PROVIDED ENTRIES:
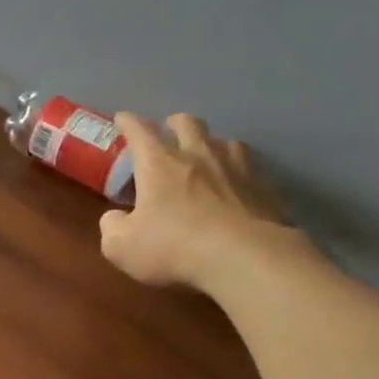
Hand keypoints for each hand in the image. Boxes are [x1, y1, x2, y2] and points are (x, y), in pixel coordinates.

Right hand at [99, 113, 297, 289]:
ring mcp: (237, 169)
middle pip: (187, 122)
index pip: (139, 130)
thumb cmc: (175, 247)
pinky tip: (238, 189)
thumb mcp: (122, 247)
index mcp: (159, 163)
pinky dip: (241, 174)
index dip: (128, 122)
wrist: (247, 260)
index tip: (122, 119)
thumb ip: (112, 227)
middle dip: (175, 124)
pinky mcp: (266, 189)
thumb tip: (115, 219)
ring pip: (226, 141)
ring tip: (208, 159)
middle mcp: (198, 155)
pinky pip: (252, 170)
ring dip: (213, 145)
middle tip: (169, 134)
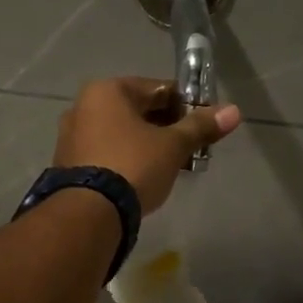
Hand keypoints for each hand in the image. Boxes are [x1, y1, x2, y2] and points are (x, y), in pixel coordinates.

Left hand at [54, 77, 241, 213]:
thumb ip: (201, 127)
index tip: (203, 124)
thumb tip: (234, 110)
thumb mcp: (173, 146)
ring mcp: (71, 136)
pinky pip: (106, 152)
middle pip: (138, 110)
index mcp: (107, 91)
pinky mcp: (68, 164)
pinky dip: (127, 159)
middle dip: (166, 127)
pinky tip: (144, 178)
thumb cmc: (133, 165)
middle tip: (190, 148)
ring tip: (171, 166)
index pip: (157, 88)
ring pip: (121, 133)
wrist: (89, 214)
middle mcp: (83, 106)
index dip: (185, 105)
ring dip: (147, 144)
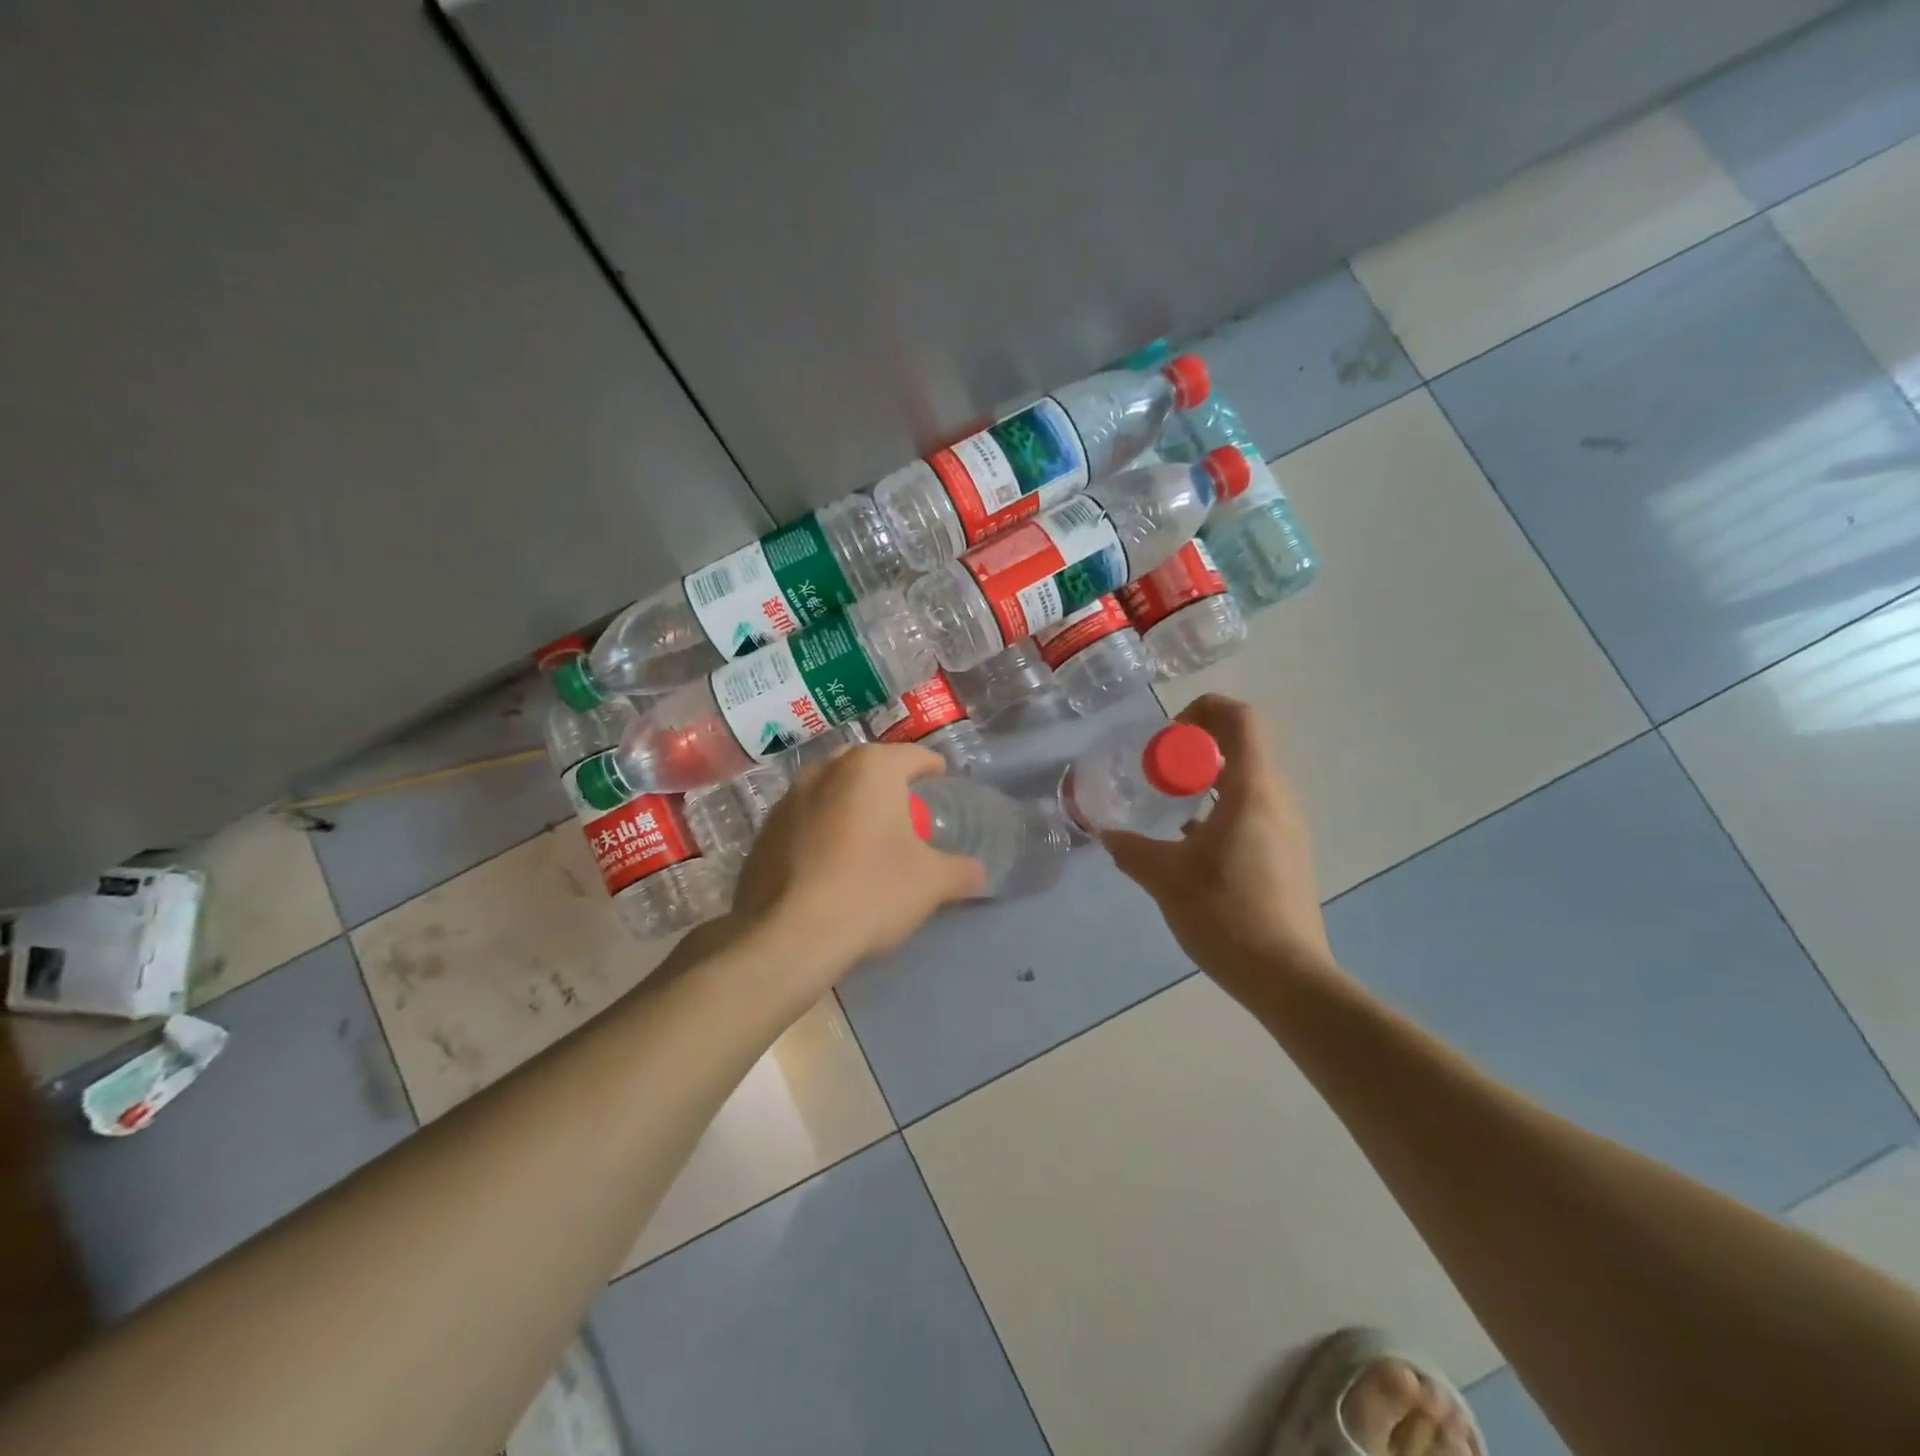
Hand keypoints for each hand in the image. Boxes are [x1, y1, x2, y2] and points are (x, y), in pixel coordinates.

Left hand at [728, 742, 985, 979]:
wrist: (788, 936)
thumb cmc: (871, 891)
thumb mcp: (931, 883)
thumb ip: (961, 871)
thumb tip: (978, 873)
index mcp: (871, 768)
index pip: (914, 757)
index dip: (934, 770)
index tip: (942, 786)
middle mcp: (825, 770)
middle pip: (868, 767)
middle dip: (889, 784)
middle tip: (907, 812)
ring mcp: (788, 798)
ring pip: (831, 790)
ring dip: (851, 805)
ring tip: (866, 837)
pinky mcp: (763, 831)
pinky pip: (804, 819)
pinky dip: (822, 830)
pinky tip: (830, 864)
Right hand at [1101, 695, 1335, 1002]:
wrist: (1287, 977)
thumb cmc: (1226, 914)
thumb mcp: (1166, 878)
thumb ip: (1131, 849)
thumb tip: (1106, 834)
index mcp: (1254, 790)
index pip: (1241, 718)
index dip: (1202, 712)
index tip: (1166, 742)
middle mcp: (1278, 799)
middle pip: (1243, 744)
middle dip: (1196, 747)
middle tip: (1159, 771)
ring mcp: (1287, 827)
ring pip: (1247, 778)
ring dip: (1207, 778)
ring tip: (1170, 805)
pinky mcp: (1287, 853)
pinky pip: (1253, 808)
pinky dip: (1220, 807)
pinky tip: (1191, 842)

YOUR OBJECTIVE:
Leave out the pictures. Transcribe only the lines above, from the first through the one that contains "middle tip: (190, 148)".

ANSWER TO THE EXERCISE:
Hand keypoints for each hand in the image. Boxes are [x1, y1, x2, y2] and points are (x, y), in pixel coordinates.

Right hand at [99, 113, 297, 289]:
ring mcp: (237, 169)
middle pip: (187, 122)
index pip: (139, 130)
thumb cmc: (175, 247)
pinky tip: (238, 189)
thumb mcp: (122, 247)
index mcp: (159, 163)
pinky dip: (241, 174)
index dip: (128, 122)
wrist: (247, 260)
index tip: (122, 119)
thumb ip: (112, 227)
middle dip: (175, 124)
pinky mcp: (266, 189)
thumb tip: (115, 219)
ring pip: (226, 141)
ring tip: (208, 159)
middle mcp: (198, 155)
pinky pip: (252, 170)
ring dip: (213, 145)
middle tip: (169, 134)
Hand keypoints for each hand in the image. Boxes are [x1, y1, x2, y2] and points are (x, y), in pixel coordinates.

Left hand at [54, 77, 241, 213]:
thumb ip: (201, 127)
index tip: (203, 124)
thumb tip: (234, 110)
thumb mcp: (173, 146)
ring mcp: (71, 136)
pinky pip: (106, 152)
middle pip: (138, 110)
index mcp: (107, 91)
pinky mcp: (68, 164)
pinky dip: (127, 159)
middle dip: (166, 127)
pinky tip: (144, 178)
thumb cmc: (133, 165)
middle tip: (190, 148)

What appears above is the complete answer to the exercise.